Introduction and Motivation
Data analysis is a very broad and varied field.
What is the 20% of applied knowledge that can drive 80% of results in data analysis
A significant portion of an data analysis is cleaning and preparing data. This guide aims to provide effective tools at cleaning, preparing data. With the added bonus that the tools can also be leveraged further to perform some data analysis.
With the vast amount of data encountered being in a tabular form, tabular data (rows and columns) is the focus of this guide.
Who is this for?
The aim of this guide is to take someone with nearly no experience working at the terminal, to being able to perform a rigorous and repeatable data analysis. (Which includes all the steps taken to clean the data)
This guide will leverage the Bash shell and sqlite.
Why bash and SQLite
- Capability to handle a significant number of rows
- Scriptable - for repeatable data processing and analysis
- Flexibility to handle and clean data in a wide variety of formats
Bash
The Bash shell has been around for 30 years and is the default shell on almost every Linux distribution. This means it can be found on most computers you will come across (including Mac and Windows).
SQLite
SQLite is effectively a database in file format. It brings the power of a relational database to your fingertips without the server or authentication headaches.

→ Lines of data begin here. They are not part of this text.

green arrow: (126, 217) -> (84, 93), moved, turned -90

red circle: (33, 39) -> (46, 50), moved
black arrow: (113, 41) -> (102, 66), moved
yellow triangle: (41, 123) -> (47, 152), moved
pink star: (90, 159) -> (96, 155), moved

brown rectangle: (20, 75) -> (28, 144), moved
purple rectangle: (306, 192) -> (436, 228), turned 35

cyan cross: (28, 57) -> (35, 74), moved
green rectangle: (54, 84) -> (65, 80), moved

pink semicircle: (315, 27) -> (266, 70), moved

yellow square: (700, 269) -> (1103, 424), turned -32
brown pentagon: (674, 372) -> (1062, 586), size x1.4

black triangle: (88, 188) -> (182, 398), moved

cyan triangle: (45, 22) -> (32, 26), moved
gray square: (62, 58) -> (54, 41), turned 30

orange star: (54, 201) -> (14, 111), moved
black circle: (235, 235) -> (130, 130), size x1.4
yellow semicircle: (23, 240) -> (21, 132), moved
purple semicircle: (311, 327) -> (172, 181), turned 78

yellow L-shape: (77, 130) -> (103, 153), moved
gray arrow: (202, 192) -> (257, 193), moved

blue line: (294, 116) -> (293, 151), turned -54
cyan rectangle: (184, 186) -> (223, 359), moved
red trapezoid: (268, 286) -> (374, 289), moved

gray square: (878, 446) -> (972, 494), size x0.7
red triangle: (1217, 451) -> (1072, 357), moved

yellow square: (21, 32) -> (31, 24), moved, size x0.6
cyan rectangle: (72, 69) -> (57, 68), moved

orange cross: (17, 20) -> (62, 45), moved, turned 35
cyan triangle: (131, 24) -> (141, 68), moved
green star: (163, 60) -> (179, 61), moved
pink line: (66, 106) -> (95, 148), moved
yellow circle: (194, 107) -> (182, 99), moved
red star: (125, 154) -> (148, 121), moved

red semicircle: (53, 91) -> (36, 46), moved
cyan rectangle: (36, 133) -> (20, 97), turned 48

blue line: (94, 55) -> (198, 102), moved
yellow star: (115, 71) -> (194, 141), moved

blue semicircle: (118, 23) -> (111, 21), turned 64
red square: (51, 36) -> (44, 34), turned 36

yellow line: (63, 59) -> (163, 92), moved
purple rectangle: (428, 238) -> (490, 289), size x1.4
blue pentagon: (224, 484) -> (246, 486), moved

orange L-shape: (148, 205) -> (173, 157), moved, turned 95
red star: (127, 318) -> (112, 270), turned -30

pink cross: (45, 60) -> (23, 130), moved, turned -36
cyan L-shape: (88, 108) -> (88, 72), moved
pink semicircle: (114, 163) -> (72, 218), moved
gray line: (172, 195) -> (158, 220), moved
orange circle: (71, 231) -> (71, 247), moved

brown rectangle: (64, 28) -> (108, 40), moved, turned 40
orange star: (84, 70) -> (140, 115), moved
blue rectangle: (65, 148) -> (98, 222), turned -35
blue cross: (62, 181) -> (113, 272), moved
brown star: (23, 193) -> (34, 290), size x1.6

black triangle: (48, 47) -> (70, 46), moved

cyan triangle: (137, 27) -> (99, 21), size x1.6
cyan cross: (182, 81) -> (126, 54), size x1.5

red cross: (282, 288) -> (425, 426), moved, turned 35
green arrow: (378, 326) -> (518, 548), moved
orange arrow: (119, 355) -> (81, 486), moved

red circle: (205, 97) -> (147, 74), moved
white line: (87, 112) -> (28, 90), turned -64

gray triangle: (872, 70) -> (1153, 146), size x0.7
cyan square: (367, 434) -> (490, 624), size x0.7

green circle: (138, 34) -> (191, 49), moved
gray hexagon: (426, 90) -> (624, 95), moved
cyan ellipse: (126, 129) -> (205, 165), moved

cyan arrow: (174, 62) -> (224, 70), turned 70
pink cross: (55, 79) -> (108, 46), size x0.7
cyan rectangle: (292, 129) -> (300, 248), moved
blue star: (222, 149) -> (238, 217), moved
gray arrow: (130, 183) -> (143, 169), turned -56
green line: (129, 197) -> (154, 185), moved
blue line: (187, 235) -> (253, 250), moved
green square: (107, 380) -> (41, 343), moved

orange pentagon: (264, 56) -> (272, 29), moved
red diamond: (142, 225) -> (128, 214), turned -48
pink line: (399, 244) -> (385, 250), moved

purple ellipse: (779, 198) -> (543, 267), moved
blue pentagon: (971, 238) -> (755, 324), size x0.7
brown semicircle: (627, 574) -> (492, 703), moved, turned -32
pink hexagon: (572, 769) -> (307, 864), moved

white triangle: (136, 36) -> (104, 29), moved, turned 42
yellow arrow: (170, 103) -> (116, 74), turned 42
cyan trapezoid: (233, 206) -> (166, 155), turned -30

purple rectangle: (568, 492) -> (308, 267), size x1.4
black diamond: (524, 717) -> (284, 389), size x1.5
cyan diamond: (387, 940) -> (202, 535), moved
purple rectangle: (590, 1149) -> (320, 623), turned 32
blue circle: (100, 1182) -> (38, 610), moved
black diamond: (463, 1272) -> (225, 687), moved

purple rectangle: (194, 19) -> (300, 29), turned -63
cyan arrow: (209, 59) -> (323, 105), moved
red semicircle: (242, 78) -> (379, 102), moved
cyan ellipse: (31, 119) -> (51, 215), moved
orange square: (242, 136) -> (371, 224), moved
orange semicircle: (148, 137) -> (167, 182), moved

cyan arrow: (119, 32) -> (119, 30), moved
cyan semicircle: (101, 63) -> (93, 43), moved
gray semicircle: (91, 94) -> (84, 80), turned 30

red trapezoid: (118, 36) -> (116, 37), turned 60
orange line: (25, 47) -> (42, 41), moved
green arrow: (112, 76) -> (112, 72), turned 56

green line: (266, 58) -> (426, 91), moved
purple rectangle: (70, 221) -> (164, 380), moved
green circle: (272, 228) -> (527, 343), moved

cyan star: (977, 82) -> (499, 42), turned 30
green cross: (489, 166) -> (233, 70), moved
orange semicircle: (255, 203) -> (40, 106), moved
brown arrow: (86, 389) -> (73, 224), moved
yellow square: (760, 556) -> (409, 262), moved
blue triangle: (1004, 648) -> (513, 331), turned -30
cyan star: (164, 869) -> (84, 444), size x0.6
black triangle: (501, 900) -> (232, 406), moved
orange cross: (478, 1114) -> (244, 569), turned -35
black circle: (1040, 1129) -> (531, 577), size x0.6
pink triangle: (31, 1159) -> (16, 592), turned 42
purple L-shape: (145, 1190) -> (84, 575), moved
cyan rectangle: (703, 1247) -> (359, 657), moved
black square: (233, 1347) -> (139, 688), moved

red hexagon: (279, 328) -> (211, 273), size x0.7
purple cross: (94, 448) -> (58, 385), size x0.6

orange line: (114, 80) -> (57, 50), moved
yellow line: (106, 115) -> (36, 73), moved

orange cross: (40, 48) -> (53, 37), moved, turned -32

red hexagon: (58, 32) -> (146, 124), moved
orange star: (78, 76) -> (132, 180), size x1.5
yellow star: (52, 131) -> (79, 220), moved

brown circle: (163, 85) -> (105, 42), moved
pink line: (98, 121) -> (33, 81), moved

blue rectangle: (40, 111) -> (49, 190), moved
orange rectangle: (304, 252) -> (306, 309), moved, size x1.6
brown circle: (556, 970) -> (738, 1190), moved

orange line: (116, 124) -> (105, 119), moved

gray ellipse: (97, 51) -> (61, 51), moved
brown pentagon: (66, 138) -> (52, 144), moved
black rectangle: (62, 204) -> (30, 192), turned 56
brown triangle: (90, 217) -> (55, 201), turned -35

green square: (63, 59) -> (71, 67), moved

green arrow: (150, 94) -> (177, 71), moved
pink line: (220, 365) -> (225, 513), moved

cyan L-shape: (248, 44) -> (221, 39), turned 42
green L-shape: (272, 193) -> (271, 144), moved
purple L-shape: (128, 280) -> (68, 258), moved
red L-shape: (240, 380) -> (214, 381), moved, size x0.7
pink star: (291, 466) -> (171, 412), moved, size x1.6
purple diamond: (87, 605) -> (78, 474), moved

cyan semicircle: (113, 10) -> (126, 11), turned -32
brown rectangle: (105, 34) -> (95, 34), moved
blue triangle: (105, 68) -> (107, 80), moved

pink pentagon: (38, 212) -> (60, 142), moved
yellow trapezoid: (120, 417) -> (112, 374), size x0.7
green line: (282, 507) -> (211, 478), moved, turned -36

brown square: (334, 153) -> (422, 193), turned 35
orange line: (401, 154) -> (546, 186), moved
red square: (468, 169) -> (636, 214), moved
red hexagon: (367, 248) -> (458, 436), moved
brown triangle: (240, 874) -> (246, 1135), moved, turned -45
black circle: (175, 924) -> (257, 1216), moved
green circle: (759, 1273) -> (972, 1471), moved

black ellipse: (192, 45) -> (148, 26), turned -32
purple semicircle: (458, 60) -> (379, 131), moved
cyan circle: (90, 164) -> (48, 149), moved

This is a great article on some of the capabilities in SQLite: https://antonz.org/sqlite-is-not-a-toy-database
The SQL language which has been around since 1974 and is arguably the most common programming language for working with data. This means that there are likely best practice documented ways of achieving whatever the data oriented task is.
What this guide is not
This guide assumes that a data file has been made available to the analyst. Eg a csv file sent via email, or downloadable from somewhere online. As such this guide does not cover aspects of data collection such as web scraping.
This guide does not cover data visualisation. What is covered is the process from raw data to summarised / pivoted data which is in a visualisation ready format.
The hope is that the data - once it is ready to be visualised - can be taken to any tool, platform, program for this purpose.
Personal
In my very first data job, there was a weekly report I was responsible for producing every Monday. This report was a repetitive process that involved me recreating the same updated charts each week.
All the work done in this report was done entirely in Excel and took me 3 hours to complete on a good day.
In a way I am writing the guide I wish I had as a newbie data analyst. The tools in this guide would have effectively cut the weekly report down from ~3 hours to under 1 hour. Not to mention eliminating all errors associated with doing the analysis manually.